Give and ye shall receive. That could be the unofficial mantra of a new Boston-based charity that not only empowers women to take on the role of philanthropists but also equips them with the skills and connections they need to serve on the boards of the organizations they’re helping to fund.
The venture, called The Philanthropy Connection, was started last year by Marla Felcher, a 57-year-old former social marketing professor who has taught at the Kennedy School and Northwestern University. Increasingly disappointed by the charitable benefit circuit — which she thought needed to do a better job engaging new donors — Felcher found herself impressed with a giving circle called Impact100 Sonoma that she encountered in 2012 while volunteering as a fund-raiser in California. “You get a hundred women to pool a thousand dollars and give it all away,” she recalls. “I thought, That’s the answer.”

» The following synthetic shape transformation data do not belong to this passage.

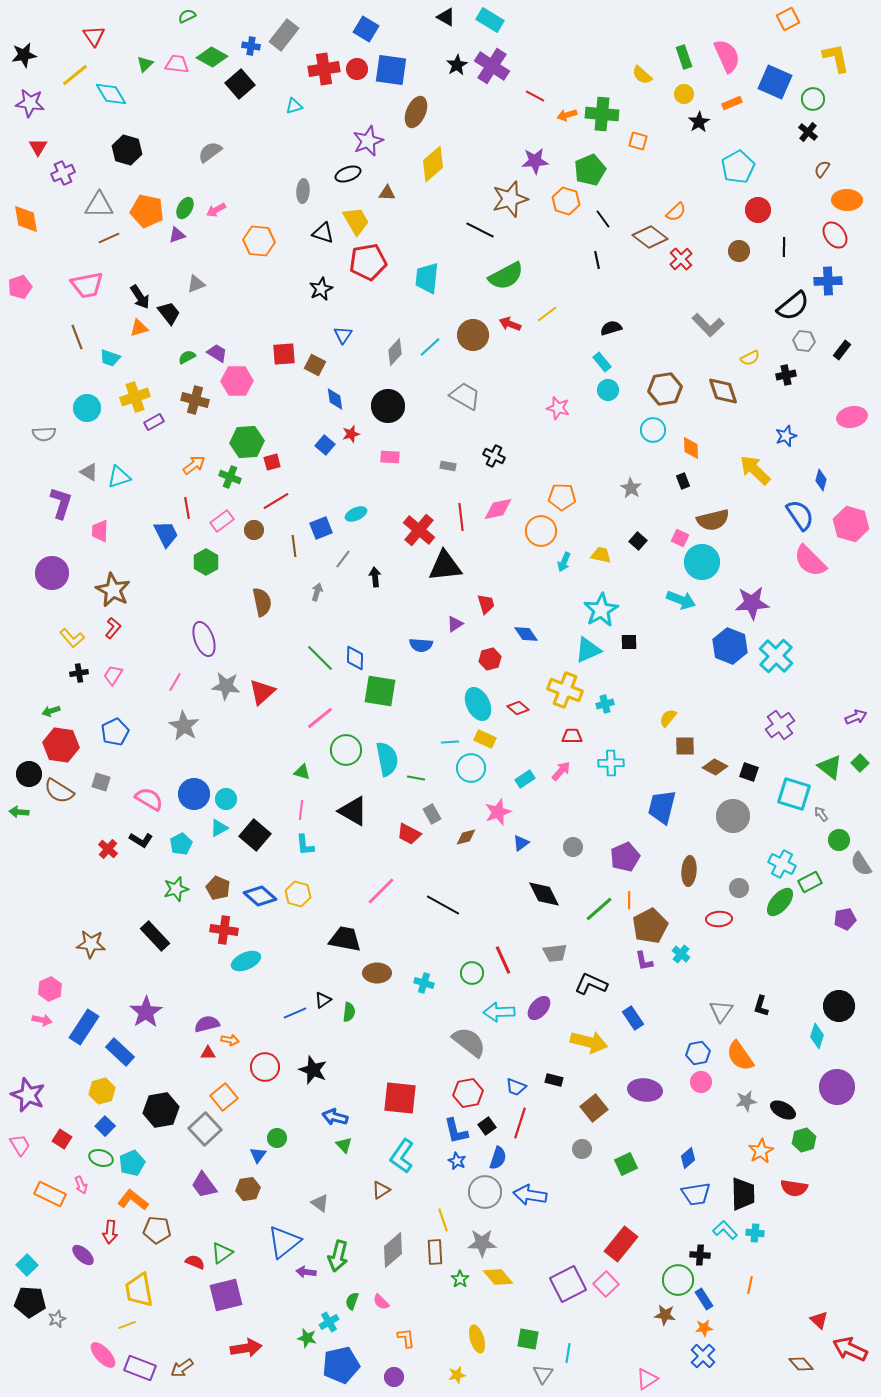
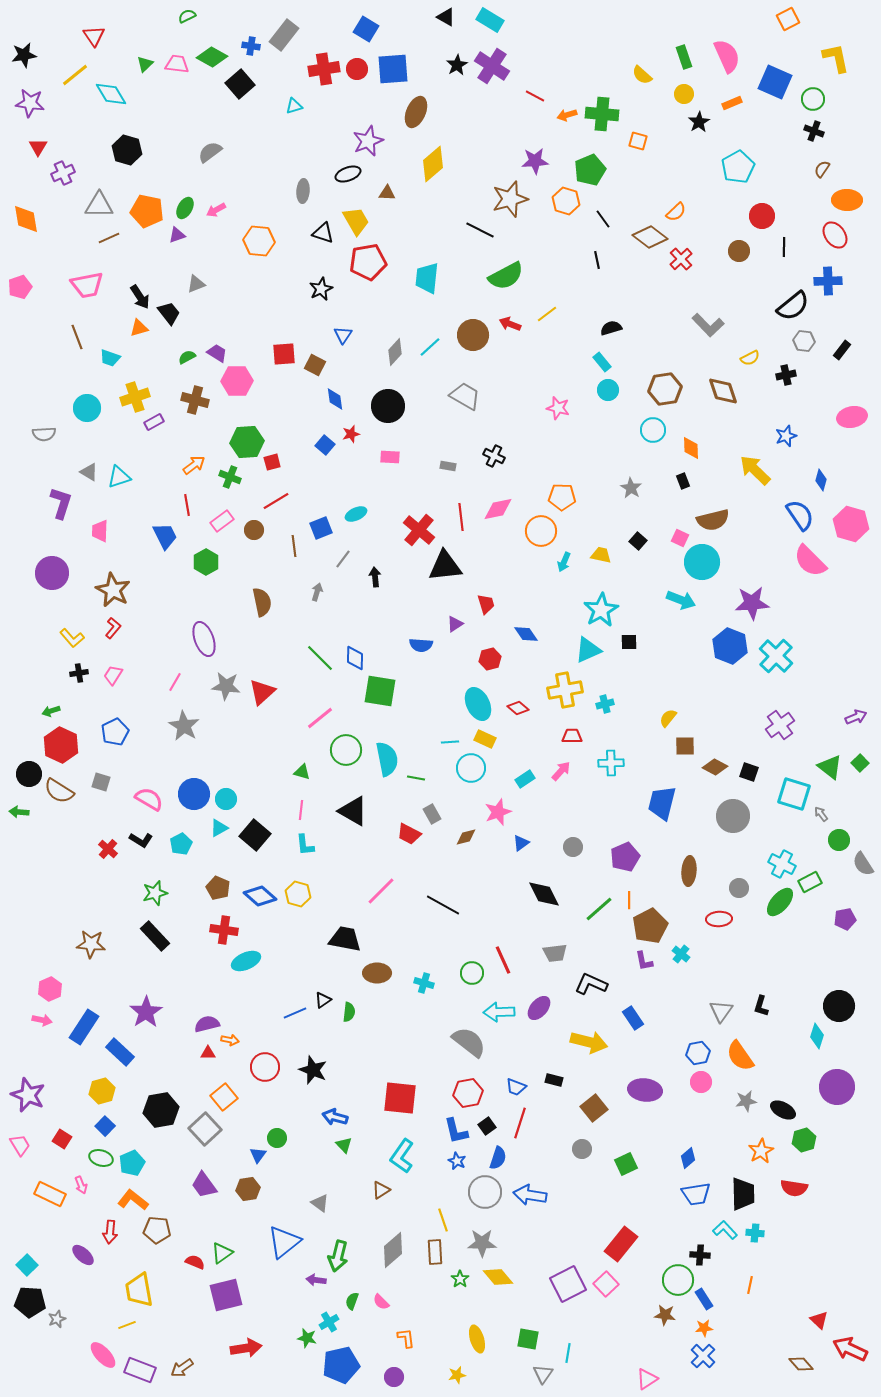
blue square at (391, 70): moved 2 px right, 1 px up; rotated 12 degrees counterclockwise
black cross at (808, 132): moved 6 px right, 1 px up; rotated 18 degrees counterclockwise
red circle at (758, 210): moved 4 px right, 6 px down
red line at (187, 508): moved 3 px up
blue trapezoid at (166, 534): moved 1 px left, 2 px down
yellow cross at (565, 690): rotated 32 degrees counterclockwise
red hexagon at (61, 745): rotated 16 degrees clockwise
blue trapezoid at (662, 807): moved 4 px up
gray semicircle at (861, 864): moved 2 px right
green star at (176, 889): moved 21 px left, 4 px down
purple arrow at (306, 1272): moved 10 px right, 8 px down
purple rectangle at (140, 1368): moved 2 px down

Swiping that simple premise, she returned to Boston and enlisted the help of two friends, Dharma E. Cortes, a grants expert, and Suzanne Carter, a retired commercial banker. Within seven weeks, they had enticed more than a hundred like-minded women to open their wallets.
After putting out a call for applicants, the women formed teams to rigorously winnow 150 potential grant recipients to the strongest few. Last May, the entire membership voted on how to distribute the funds, choosing to award five grants of $26,000 to small, local nonprofits, including Duxbury’s Crossroads for Kids and Somerville’s RESPOND, a domestic-violence agency. “We use our brains,” Felcher says, “so at the end, we can use our hearts.”
Compelled to pony up? Get in line. With 231 supporters in its sophomore year (including high-profile restaurateurs Jody Adams and Joanne Chang) and an 80 percent re-enrollment rate, membership is closed until 2015.
That may be because membership not only has a price tag, it also has its privileges.
Much of the appeal is reflected in the Philanthropy Connection’s credo: Give. Receive. Learn. “We want to give [women] the skills to be a good board member,” Felcher says. Or make that a better board member — the average member already serves on a board or two; of those who don’t, a number want to.
Women are fairly well represented among large Massachusetts nonprofits, making up 35 percent of board members, according to a 2013 survey by the Boston Club. But too often, Felcher observes, board chairs and those making the final call are still men. “Just because women are at the table, they are not necessarily the decision makers and running the organization,” she says. “So many smart, generous women do not speak up and take a leading role. We want to give women the confidence to have that voice.”
Perhaps the best training ground the group offers is the chance for members to serve on a review team, learning to probe for a nonprofit’s weaknesses as well as its strengths. Interest is keen: Last year, 30 to 40 women reviewed applicants; this year, 96 have signed on for training. Throughout the year, the charity also hosts panel discussions and intimate educational seminars called The Philanthropy Dialogues. The most popular tutorial? “Stop Faking It,” which instructed members how to tear apart a nonprofit’s financial statements, or 990s.
“We’re not only giving, we’re receiving a lot of knowledge,” says Sharhea Wade, 27, an assistant vice president at State Street Corp. and a group board member. She chairs the Young Philanthropist committee, a Philanthropy Connection fellowship program for women under 35 whose membership fee is funded by other group members, and she recently joined the leadership team of the National Black MBA Association’s Boston chapter. “Now we can pick up one of these reports and run through the numbers with more insight,” says Wade.
Hard skills aside, Felcher believes that ultimately the best credential is truly “getting” an organization and its mission. “That’s when you become a really good board member — when you understand the challenges the clients are facing,” she says.
Indeed, one of the group’s grant recipients, Adoption & Foster Care Mentoring, is considering several of the philanthropy group’s members for upcoming slots on its board, knowing that the Philanthropy Connection’s exhaustive grant review process created a fan base familiar with and enthusiastic about the nonprofit’s mission. “For us, it’s about looking for people who will be great ambassadors,” says the mentoring group’s executive director, Colby Swettberg. “Women have the skills. It’s about having the confidence — and being asked.”
Correction: Because of a photographer’s error, Jihye Choi’s name was misspelled in a caption in an earlier version of this story.